Extracted data entries:

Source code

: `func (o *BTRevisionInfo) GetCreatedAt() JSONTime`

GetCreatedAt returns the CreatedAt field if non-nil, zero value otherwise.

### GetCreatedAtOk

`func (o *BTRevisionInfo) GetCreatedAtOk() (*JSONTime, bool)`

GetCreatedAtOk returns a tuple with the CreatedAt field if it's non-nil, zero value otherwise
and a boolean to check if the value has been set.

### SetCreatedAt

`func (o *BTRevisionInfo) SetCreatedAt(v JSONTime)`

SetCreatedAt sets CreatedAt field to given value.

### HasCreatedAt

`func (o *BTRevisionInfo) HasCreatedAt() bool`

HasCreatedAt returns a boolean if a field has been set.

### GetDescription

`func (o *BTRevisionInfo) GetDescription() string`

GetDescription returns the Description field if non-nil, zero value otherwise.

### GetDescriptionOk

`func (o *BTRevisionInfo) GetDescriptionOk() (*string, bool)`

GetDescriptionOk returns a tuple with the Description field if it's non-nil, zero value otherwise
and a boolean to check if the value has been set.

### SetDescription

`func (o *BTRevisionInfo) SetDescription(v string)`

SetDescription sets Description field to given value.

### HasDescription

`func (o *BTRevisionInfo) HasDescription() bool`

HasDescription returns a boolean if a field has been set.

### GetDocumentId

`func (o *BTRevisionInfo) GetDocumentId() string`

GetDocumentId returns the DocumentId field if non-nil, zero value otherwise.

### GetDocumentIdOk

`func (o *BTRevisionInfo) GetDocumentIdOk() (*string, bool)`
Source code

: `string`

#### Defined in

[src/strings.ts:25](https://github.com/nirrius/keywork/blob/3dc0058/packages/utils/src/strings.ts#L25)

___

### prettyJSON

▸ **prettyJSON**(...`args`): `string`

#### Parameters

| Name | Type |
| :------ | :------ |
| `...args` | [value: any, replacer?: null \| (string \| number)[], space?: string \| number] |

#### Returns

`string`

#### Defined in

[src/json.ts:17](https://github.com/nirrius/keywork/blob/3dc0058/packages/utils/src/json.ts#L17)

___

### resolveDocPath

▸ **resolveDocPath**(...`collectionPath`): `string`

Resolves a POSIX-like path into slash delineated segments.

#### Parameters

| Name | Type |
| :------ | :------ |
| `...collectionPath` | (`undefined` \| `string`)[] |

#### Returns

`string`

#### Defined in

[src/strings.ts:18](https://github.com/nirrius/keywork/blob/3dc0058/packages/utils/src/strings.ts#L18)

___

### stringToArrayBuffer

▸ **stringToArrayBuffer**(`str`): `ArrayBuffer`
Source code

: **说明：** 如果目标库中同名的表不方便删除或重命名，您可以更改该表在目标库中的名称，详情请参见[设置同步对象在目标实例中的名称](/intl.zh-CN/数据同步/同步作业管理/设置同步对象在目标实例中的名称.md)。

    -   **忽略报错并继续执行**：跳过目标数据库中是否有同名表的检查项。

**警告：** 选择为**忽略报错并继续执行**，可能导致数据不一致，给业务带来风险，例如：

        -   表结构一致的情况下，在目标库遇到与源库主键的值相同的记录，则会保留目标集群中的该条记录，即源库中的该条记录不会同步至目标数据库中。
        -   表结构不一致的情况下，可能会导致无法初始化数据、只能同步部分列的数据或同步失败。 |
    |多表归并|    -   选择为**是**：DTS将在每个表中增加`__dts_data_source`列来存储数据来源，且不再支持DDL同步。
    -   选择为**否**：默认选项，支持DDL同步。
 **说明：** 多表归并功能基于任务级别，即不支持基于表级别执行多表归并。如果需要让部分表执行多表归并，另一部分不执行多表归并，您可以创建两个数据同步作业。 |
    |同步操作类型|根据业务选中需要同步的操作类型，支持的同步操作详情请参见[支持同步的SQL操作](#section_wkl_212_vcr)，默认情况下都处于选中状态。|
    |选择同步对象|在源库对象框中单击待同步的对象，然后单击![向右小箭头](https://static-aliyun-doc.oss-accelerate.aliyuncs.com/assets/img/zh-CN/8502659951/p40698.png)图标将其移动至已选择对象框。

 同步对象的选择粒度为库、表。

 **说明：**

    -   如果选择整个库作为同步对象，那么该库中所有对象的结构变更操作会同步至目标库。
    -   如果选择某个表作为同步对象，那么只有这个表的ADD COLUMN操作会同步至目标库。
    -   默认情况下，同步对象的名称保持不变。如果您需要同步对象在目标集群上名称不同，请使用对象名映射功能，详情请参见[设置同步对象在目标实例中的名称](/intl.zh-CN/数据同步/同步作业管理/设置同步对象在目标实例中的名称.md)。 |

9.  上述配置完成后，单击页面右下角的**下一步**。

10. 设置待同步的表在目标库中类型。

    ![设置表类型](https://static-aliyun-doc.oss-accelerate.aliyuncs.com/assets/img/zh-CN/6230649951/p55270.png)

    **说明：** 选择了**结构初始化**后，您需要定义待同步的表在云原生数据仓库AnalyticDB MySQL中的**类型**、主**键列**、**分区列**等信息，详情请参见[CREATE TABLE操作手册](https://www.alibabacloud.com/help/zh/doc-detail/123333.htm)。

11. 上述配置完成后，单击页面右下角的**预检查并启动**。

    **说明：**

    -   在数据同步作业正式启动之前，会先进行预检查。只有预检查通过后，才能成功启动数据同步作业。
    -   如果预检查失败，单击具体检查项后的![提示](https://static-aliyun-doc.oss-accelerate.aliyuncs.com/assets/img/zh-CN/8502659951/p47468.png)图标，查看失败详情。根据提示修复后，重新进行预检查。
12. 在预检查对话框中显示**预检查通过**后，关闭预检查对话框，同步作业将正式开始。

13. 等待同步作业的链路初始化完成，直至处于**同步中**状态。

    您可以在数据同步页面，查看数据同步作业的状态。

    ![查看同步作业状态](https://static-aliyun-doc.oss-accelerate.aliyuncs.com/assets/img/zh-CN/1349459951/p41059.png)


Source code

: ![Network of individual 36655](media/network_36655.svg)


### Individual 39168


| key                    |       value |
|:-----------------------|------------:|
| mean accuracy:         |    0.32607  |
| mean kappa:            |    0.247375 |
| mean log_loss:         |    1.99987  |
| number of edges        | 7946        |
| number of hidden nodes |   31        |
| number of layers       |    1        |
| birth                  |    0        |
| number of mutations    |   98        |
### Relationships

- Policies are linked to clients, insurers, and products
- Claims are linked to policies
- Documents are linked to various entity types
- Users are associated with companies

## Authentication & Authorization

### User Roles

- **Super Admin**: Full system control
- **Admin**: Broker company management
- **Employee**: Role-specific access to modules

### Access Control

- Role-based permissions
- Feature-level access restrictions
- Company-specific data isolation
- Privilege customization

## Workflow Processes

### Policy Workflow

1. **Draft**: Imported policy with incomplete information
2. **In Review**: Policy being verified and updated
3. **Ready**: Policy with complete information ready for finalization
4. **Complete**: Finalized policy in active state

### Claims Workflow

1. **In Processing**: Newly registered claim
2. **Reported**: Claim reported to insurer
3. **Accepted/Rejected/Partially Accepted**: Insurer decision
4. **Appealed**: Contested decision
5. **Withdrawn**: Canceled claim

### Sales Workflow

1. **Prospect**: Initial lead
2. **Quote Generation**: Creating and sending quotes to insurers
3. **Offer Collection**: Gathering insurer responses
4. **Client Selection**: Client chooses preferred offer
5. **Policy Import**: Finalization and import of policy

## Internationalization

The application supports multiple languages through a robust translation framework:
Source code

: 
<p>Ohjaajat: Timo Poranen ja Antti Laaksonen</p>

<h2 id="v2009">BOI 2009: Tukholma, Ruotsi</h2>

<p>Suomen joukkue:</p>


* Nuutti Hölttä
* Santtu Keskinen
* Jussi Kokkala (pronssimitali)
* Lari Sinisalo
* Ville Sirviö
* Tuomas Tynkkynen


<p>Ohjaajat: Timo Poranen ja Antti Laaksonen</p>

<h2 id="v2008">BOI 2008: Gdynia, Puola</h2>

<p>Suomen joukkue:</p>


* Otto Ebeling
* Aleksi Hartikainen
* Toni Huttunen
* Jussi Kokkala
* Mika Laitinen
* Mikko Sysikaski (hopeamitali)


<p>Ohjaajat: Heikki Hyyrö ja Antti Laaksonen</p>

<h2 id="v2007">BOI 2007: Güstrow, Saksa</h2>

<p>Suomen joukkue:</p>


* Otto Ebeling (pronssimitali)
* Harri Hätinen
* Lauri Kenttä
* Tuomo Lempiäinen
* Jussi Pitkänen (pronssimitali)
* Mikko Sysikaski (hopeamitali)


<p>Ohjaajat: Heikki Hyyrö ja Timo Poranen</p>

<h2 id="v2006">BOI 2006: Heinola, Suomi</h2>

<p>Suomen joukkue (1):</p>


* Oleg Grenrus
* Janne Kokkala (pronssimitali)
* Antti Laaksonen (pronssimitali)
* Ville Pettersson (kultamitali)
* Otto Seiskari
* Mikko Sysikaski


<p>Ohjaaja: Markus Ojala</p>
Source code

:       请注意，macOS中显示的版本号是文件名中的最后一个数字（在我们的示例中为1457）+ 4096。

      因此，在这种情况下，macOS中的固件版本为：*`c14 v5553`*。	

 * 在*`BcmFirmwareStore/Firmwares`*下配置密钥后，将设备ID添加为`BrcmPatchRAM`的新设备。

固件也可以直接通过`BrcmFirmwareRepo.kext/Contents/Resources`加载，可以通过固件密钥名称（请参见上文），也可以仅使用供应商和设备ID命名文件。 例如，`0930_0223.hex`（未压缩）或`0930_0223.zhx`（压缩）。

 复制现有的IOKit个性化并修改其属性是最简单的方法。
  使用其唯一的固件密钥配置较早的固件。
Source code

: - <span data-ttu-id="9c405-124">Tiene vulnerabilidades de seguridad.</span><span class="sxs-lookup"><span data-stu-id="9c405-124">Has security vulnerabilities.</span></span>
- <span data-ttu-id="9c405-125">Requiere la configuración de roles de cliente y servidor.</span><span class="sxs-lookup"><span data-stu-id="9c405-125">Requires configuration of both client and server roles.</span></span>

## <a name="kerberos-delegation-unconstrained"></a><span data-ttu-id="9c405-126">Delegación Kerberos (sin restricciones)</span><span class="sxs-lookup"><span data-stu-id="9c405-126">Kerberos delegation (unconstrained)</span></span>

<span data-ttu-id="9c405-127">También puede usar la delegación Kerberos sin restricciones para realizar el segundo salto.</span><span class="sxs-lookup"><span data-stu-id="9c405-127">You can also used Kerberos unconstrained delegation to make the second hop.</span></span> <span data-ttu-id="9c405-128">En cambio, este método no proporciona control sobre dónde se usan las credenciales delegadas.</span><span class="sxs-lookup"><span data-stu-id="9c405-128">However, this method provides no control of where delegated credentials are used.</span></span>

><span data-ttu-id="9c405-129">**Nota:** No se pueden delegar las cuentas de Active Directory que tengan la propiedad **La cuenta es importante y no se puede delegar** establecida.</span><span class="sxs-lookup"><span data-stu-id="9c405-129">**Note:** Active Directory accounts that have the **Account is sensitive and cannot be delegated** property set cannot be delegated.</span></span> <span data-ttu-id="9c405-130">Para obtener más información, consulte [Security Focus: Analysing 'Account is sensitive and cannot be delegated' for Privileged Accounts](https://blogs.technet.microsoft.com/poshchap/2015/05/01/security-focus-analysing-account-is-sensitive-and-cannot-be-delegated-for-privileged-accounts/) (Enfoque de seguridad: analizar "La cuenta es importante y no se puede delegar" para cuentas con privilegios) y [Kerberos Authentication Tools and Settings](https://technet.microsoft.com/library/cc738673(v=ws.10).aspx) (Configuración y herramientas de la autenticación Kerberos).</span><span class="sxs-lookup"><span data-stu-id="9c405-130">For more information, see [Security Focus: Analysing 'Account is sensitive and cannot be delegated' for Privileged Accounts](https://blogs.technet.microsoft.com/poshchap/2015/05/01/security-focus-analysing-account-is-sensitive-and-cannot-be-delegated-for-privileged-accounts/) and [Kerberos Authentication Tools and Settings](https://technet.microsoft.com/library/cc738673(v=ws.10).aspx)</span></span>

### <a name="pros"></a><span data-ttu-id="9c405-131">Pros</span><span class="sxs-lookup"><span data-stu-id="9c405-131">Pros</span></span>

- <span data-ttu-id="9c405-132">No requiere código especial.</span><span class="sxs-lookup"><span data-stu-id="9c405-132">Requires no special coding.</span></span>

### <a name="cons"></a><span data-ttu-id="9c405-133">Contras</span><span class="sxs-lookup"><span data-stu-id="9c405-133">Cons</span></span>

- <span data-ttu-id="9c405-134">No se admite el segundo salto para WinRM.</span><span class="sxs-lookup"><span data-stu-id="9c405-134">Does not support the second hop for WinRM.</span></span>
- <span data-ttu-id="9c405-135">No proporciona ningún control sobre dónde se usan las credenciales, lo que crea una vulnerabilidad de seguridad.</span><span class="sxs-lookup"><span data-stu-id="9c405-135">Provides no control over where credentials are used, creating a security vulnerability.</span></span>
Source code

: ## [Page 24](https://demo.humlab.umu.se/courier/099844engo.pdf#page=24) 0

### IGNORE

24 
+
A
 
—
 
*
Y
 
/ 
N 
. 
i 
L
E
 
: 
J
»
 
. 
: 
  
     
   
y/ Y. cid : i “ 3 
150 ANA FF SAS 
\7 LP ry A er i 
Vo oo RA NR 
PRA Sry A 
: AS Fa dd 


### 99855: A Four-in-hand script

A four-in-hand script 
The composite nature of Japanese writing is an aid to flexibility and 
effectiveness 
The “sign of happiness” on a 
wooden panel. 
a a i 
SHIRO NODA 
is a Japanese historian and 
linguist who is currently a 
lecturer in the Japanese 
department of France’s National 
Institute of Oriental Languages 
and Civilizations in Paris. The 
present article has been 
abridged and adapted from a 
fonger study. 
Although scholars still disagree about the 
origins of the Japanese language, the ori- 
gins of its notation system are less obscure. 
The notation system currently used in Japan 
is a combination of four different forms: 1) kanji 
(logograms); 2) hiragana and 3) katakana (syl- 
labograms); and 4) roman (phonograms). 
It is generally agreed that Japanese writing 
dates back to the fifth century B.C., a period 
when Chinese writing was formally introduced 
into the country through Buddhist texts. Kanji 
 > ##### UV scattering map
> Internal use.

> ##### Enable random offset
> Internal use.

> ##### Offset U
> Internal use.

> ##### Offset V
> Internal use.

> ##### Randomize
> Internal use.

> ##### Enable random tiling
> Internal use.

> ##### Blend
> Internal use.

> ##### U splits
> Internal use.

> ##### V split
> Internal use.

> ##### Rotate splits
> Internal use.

## WORK REQUEST
The required output is the set of lines from the first line of the data through the line that contains "(o *BTRevisionInfo) GetCreatedAtOk()", transcribed exactly.

## ANSWER TO THE PROBLEM
Source code

: `func (o *BTRevisionInfo) GetCreatedAt() JSONTime`

GetCreatedAt returns the CreatedAt field if non-nil, zero value otherwise.

### GetCreatedAtOk

`func (o *BTRevisionInfo) GetCreatedAtOk() (*JSONTime, bool)`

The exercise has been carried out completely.